After you have finished one side, go through his
coat with a Greyhound comb (an absolutely
indispensable piece of equipment) to remove any
loose hair or find any missed tangles. You can
also use the comb on his face hair and beard.
Try not to pull or tug (HA!), so that he will
not dislike this grooming experience. Some dogs
completely relax and go to sleep on the table.
Then it's up, perhaps a treat for being such a
GOO-OO-D DOG, and down onto his other side for a
repeat!
When finished second side, it's stand up for any
admiring final touches -- show folks part their
dogs' hair along the back -- if there is a lot
of static I use an anti-static spray for a brief
mist and final brush down his sides.
Now GET THE CAMERA!
I
mustn't forget to add..... this is a
post-bathing description of grooming. You will
have to groom BETWEEN baths, of course! This is
a Tibetan Terrier, after all! Same method, but
without the dryer and I start immediately with
him on his first side. And you shouldn't brush a
totally dry coat. Use a fine mist grooming spray
(such as Royal Crown Magic Touch) misted LIGHTLY
over each section of coat before you work on it.

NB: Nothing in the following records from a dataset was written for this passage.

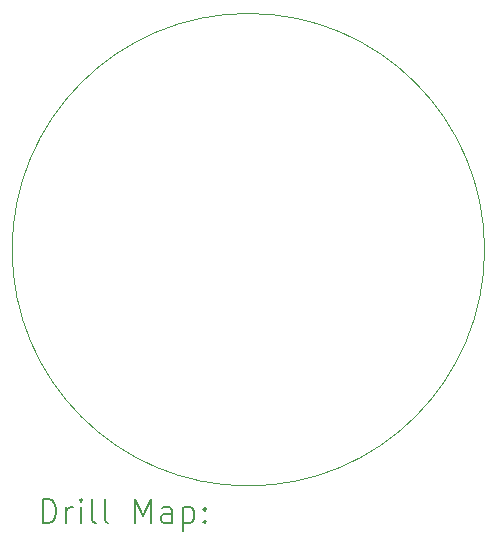
<source format=gbr>
%TF.GenerationSoftware,KiCad,Pcbnew,7.0.7*%
%TF.CreationDate,2024-10-23T00:54:41-07:00*%
%TF.ProjectId,ESP_POE_1.4b,4553505f-504f-4455-9f31-2e34622e6b69,K*%
%TF.SameCoordinates,Original*%
%TF.FileFunction,Drillmap*%
%TF.FilePolarity,Positive*%
%FSLAX45Y45*%
G04 Gerber Fmt 4.5, Leading zero omitted, Abs format (unit mm)*
G04 Created by KiCad (PCBNEW 7.0.7) date 2024-10-23 00:54:41*
%MOMM*%
%LPD*%
G01*
G04 APERTURE LIST*
%ADD10C,0.050000*%
%ADD11C,0.200000*%
G04 APERTURE END LIST*
D10*
X11062720Y-14401800D02*
G75*
G03*
X11062720Y-14401800I-2000000J0D01*
G01*
D11*
X7320997Y-16715784D02*
X7320997Y-16515784D01*
X7320997Y-16515784D02*
X7368616Y-16515784D01*
X7368616Y-16515784D02*
X7397187Y-16525308D01*
X7397187Y-16525308D02*
X7416235Y-16544355D01*
X7416235Y-16544355D02*
X7425759Y-16563403D01*
X7425759Y-16563403D02*
X7435282Y-16601498D01*
X7435282Y-16601498D02*
X7435282Y-16630069D01*
X7435282Y-16630069D02*
X7425759Y-16668165D01*
X7425759Y-16668165D02*
X7416235Y-16687212D01*
X7416235Y-16687212D02*
X7397187Y-16706260D01*
X7397187Y-16706260D02*
X7368616Y-16715784D01*
X7368616Y-16715784D02*
X7320997Y-16715784D01*
X7520997Y-16715784D02*
X7520997Y-16582450D01*
X7520997Y-16620546D02*
X7530521Y-16601498D01*
X7530521Y-16601498D02*
X7540044Y-16591974D01*
X7540044Y-16591974D02*
X7559092Y-16582450D01*
X7559092Y-16582450D02*
X7578140Y-16582450D01*
X7644806Y-16715784D02*
X7644806Y-16582450D01*
X7644806Y-16515784D02*
X7635282Y-16525308D01*
X7635282Y-16525308D02*
X7644806Y-16534831D01*
X7644806Y-16534831D02*
X7654330Y-16525308D01*
X7654330Y-16525308D02*
X7644806Y-16515784D01*
X7644806Y-16515784D02*
X7644806Y-16534831D01*
X7768616Y-16715784D02*
X7749568Y-16706260D01*
X7749568Y-16706260D02*
X7740044Y-16687212D01*
X7740044Y-16687212D02*
X7740044Y-16515784D01*
X7873378Y-16715784D02*
X7854330Y-16706260D01*
X7854330Y-16706260D02*
X7844806Y-16687212D01*
X7844806Y-16687212D02*
X7844806Y-16515784D01*
X8101949Y-16715784D02*
X8101949Y-16515784D01*
X8101949Y-16515784D02*
X8168616Y-16658641D01*
X8168616Y-16658641D02*
X8235282Y-16515784D01*
X8235282Y-16515784D02*
X8235282Y-16715784D01*
X8416235Y-16715784D02*
X8416235Y-16611022D01*
X8416235Y-16611022D02*
X8406711Y-16591974D01*
X8406711Y-16591974D02*
X8387663Y-16582450D01*
X8387663Y-16582450D02*
X8349568Y-16582450D01*
X8349568Y-16582450D02*
X8330521Y-16591974D01*
X8416235Y-16706260D02*
X8397187Y-16715784D01*
X8397187Y-16715784D02*
X8349568Y-16715784D01*
X8349568Y-16715784D02*
X8330521Y-16706260D01*
X8330521Y-16706260D02*
X8320997Y-16687212D01*
X8320997Y-16687212D02*
X8320997Y-16668165D01*
X8320997Y-16668165D02*
X8330521Y-16649117D01*
X8330521Y-16649117D02*
X8349568Y-16639593D01*
X8349568Y-16639593D02*
X8397187Y-16639593D01*
X8397187Y-16639593D02*
X8416235Y-16630069D01*
X8511473Y-16582450D02*
X8511473Y-16782450D01*
X8511473Y-16591974D02*
X8530521Y-16582450D01*
X8530521Y-16582450D02*
X8568616Y-16582450D01*
X8568616Y-16582450D02*
X8587664Y-16591974D01*
X8587664Y-16591974D02*
X8597187Y-16601498D01*
X8597187Y-16601498D02*
X8606711Y-16620546D01*
X8606711Y-16620546D02*
X8606711Y-16677688D01*
X8606711Y-16677688D02*
X8597187Y-16696736D01*
X8597187Y-16696736D02*
X8587664Y-16706260D01*
X8587664Y-16706260D02*
X8568616Y-16715784D01*
X8568616Y-16715784D02*
X8530521Y-16715784D01*
X8530521Y-16715784D02*
X8511473Y-16706260D01*
X8692425Y-16696736D02*
X8701949Y-16706260D01*
X8701949Y-16706260D02*
X8692425Y-16715784D01*
X8692425Y-16715784D02*
X8682902Y-16706260D01*
X8682902Y-16706260D02*
X8692425Y-16696736D01*
X8692425Y-16696736D02*
X8692425Y-16715784D01*
X8692425Y-16591974D02*
X8701949Y-16601498D01*
X8701949Y-16601498D02*
X8692425Y-16611022D01*
X8692425Y-16611022D02*
X8682902Y-16601498D01*
X8682902Y-16601498D02*
X8692425Y-16591974D01*
X8692425Y-16591974D02*
X8692425Y-16611022D01*
M02*

</source>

............................................................
This may have sounded pretty intimidating, but
don't be alarmed or disheartened. Remember that
you will be starting with a young puppy's coat,
and you are a couple of years away from the more
major task of bathing/grooming an adult coat.
Moreover, some coats are easier to care for than
others.
The whole operation, for your full-grown adult,
might be 30 minutes for bath and then an hour to
an hour and a half for the brushing out. Maybe
less, if you are lucky or remarkably efficient
or if it hasn't been long since he was brushed
out. (And don't forget ... this is written by
someone who is gung ho show-coat fussy!)
Of
course, if you prefer and can afford the luxury,
you can always send your Tibetan to a
professional groomer once every month, perhaps,
and then you will only have to do
in-between-baths maintenance grooming! But make
sure you get a groomer who knows how to deal
with a Tibetan Terrier coat. This is not a Lhasa
Apso. Stripping of undercoat is a no-no.
Scissoring for a show ring TT is also a no-no.
For a pet Tibetan, you may want to trim the
headfall over the eyes into wispy bangs so that
you can see his eyes. (Use thinning scissors).
You can also clip a little hair away from the
rectal area so that nothing sticks.
I
surely recommend that you strive to keep your
Tibetan's coat in its full glory, as this
represents the natural look of this breed.